Clinical Features in Children With Kawasaki Disease Shock Syndrome: A Systematic Review and Meta-Analysis
Frontiers in cardiovascular medicine. 2021;8:736352
Objective: This study aimed to identify the clinical features of Kawasaki disease shock syndrome (KDSS) in children. Methods: The case-control studies of KDSS and KD children up until April 30, 2021 were searched in multiple databases. The qualified research were retrieved by manually reviewing the references. Review Manager 5.3 software was used for statistical analysis. Results: The results showed that there was no significant difference in the incidence of male and female in children with KDSS. Children with KDSS compared with non-shocked KD, there were significant difference in age, duration of fever, white blood cell (WBC) count, percentage of neutrophils (NEUT%), platelet count (PLT), c-reactive protein level (CRP), alanine transaminase concentration (ALT), aspartate transaminase concentration (AST), albumin concentration (ALB), sodium concentration (Na), ejection fraction, and length of hospitalization as well as the incidence of coronary artery dilation, coronary artery aneurysm, left ventricular dysfunction, mitral regurgitation, pericardial effusion, initial diagnosis of KD, intravenous immunoglobulin (IVIG) resistance and receiving second dose of IVIG, vasoactive drugs, hormones, and albumin.

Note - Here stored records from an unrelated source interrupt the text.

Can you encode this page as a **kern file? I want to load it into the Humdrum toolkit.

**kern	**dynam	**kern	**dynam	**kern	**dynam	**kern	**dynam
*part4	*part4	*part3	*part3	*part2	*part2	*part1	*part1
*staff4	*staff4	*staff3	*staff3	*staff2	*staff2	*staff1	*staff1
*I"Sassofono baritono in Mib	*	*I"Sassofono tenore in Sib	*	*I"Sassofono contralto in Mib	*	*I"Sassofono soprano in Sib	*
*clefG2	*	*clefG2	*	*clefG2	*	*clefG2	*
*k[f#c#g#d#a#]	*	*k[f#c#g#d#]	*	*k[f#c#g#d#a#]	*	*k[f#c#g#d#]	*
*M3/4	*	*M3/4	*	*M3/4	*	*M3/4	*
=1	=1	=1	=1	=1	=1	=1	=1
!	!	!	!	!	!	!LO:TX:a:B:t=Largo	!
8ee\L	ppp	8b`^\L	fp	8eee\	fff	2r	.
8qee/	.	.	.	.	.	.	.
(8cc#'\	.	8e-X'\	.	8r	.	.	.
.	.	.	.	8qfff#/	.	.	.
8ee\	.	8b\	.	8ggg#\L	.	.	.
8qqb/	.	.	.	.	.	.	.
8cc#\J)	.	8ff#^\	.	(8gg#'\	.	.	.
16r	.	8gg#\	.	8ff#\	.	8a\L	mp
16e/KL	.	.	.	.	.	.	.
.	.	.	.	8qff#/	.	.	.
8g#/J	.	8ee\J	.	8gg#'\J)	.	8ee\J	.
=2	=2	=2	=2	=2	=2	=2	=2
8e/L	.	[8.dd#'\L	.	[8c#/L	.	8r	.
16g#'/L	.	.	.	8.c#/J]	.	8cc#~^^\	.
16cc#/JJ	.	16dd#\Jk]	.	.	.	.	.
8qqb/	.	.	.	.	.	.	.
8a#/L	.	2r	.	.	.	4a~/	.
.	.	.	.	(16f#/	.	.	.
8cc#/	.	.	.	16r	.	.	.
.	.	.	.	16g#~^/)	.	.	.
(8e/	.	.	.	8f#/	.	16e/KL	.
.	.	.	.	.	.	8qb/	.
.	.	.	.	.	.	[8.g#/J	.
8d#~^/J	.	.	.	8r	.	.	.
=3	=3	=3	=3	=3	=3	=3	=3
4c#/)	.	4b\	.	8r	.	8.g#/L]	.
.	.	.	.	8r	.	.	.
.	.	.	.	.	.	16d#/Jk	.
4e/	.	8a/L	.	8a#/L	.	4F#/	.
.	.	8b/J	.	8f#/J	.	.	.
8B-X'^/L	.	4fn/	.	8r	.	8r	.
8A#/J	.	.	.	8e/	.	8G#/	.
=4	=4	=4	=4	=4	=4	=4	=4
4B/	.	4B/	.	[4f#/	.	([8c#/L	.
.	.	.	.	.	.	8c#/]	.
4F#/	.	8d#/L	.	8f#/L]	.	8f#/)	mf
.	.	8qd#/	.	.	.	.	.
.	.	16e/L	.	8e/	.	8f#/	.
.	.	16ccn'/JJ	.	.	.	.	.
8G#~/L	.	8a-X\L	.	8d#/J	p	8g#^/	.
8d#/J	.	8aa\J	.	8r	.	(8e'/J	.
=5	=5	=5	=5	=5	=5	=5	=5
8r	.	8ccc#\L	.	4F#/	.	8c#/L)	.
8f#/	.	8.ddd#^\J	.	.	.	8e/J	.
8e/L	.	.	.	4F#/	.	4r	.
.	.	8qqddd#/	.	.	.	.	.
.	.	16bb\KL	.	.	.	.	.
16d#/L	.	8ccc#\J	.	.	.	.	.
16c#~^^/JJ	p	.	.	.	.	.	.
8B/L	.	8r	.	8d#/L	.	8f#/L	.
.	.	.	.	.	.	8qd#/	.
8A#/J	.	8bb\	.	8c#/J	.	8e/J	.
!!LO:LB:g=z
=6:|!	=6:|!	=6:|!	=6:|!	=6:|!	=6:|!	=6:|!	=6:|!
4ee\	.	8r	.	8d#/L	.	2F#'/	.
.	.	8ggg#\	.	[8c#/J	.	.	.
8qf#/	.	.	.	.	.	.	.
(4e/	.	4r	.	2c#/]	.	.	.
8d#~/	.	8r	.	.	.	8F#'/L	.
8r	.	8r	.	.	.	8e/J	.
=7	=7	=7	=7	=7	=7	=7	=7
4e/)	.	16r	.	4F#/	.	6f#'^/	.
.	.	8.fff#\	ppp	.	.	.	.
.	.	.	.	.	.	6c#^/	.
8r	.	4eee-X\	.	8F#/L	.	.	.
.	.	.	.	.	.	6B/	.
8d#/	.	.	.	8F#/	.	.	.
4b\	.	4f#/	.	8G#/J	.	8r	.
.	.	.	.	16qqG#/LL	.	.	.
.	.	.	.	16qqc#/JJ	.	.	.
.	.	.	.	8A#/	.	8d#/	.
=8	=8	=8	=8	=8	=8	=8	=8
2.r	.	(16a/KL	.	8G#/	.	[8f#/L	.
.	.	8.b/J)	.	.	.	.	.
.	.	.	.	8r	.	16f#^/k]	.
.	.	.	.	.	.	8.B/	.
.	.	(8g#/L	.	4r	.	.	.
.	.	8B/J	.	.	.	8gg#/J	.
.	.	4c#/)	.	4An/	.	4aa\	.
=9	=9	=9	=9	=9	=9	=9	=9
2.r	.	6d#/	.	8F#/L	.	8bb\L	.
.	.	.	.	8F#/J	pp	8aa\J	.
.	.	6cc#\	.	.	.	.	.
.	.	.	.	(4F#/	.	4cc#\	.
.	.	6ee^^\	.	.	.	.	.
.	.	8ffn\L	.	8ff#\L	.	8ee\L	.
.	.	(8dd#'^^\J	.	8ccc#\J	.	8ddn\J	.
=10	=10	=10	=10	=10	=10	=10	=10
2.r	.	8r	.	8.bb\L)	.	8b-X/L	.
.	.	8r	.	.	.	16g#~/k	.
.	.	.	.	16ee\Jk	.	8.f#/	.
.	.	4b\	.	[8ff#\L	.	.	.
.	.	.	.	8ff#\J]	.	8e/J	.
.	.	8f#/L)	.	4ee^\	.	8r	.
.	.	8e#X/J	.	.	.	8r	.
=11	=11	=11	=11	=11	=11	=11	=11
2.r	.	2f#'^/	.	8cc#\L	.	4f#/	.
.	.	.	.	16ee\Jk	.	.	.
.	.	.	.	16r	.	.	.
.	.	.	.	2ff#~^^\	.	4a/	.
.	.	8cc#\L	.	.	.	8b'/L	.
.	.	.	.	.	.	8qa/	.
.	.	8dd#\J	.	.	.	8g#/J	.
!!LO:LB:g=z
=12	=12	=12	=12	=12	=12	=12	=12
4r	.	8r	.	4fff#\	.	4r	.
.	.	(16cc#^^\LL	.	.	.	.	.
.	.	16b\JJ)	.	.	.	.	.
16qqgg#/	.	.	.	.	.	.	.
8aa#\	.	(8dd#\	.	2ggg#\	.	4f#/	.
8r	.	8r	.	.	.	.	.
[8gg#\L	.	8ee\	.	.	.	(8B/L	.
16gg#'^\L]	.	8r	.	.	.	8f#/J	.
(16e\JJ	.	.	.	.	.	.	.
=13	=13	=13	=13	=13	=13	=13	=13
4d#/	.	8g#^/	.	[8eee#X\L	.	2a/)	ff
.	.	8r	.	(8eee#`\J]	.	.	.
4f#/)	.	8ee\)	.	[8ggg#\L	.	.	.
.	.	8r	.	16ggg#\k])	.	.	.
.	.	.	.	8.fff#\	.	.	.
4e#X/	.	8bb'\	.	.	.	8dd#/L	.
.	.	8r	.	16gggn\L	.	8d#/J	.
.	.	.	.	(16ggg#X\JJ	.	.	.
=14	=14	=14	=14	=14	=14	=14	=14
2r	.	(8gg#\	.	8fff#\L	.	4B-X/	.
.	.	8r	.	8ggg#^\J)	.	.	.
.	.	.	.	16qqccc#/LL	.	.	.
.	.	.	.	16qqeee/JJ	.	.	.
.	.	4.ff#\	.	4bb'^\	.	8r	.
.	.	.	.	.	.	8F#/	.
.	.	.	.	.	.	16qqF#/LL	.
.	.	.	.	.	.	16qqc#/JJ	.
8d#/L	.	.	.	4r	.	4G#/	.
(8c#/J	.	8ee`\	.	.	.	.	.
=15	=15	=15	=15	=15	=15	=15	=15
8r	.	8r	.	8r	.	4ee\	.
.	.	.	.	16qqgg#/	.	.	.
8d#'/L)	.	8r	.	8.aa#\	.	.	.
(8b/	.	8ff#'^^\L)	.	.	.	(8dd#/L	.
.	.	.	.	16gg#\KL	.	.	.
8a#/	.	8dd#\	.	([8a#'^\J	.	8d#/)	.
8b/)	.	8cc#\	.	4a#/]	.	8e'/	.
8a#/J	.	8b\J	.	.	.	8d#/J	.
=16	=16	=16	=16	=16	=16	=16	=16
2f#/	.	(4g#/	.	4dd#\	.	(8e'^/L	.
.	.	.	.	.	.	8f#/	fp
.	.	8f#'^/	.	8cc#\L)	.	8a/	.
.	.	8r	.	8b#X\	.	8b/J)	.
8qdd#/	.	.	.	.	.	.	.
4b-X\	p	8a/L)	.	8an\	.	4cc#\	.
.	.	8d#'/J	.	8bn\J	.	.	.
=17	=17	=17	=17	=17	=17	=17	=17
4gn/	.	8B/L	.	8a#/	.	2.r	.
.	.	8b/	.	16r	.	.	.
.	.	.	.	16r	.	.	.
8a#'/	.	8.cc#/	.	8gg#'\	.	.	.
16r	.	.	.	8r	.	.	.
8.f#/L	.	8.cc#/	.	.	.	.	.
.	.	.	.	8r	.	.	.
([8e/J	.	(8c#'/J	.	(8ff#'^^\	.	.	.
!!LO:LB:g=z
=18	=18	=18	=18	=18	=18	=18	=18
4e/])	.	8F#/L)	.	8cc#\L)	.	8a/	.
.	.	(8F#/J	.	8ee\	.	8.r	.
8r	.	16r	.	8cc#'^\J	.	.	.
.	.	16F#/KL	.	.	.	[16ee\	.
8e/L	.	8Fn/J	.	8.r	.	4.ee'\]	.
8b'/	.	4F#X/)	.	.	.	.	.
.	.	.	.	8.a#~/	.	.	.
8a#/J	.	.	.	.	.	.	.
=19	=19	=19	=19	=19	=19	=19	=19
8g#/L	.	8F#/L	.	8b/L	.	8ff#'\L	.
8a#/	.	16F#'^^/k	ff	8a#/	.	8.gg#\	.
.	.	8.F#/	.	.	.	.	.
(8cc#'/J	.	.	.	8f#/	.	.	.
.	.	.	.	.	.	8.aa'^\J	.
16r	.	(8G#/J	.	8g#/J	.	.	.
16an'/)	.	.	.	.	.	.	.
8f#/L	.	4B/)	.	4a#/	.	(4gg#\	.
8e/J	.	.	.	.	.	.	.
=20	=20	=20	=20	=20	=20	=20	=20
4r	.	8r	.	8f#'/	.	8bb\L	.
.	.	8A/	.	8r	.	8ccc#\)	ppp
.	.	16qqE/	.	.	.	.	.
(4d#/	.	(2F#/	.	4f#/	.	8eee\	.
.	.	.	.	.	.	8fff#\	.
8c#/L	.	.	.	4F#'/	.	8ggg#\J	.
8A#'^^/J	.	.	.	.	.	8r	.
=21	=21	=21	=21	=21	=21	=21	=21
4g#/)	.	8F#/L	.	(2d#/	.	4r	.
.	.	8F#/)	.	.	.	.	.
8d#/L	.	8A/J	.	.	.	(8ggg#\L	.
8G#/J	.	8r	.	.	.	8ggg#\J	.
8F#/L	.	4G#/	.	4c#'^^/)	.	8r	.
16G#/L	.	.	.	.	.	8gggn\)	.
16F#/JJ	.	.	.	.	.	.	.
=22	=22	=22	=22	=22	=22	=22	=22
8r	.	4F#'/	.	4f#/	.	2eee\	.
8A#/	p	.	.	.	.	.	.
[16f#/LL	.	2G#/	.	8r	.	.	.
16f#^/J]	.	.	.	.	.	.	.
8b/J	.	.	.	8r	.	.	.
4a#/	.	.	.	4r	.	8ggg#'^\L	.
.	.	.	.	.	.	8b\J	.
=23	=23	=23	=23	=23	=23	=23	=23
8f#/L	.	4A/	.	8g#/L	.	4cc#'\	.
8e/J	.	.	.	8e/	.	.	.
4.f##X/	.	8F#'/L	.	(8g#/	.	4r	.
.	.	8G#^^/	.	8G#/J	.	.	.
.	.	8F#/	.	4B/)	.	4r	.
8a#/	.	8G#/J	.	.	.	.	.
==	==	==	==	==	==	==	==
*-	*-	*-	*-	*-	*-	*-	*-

In contrast, there was no difference in the hemoglobin concentration, erythrocyte sedimentation rate, and the incidence of conjunctival injection, oropharyngeal change, polymorphous rash, extremity change, and incomplete KD. Conclusion: Current evidence suggested that the children with KDSS had more severe indicators of inflammation and more cardiac abnormalities. These patients were resistant to immunoglobulin treatment and required extra anti-inflammatory treatment. Systematic Review Registration: PROSPERO registration number CRD42021241207.